- [Task material]
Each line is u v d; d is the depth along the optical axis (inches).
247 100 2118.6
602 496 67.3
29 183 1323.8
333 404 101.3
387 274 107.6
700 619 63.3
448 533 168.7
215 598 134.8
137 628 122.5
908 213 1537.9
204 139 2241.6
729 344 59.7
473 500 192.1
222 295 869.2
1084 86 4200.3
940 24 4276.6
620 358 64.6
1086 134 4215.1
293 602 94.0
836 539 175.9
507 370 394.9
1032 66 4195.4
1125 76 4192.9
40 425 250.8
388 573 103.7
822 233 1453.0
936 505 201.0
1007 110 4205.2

- [Your instructions] The last part of the records is the answer, beginning at the line that holds "333 404 101.3" and including the final line, repeated exactly.

- [Answer box]
333 404 101.3
387 274 107.6
700 619 63.3
448 533 168.7
215 598 134.8
137 628 122.5
908 213 1537.9
204 139 2241.6
729 344 59.7
473 500 192.1
222 295 869.2
1084 86 4200.3
940 24 4276.6
620 358 64.6
1086 134 4215.1
293 602 94.0
836 539 175.9
507 370 394.9
1032 66 4195.4
1125 76 4192.9
40 425 250.8
388 573 103.7
822 233 1453.0
936 505 201.0
1007 110 4205.2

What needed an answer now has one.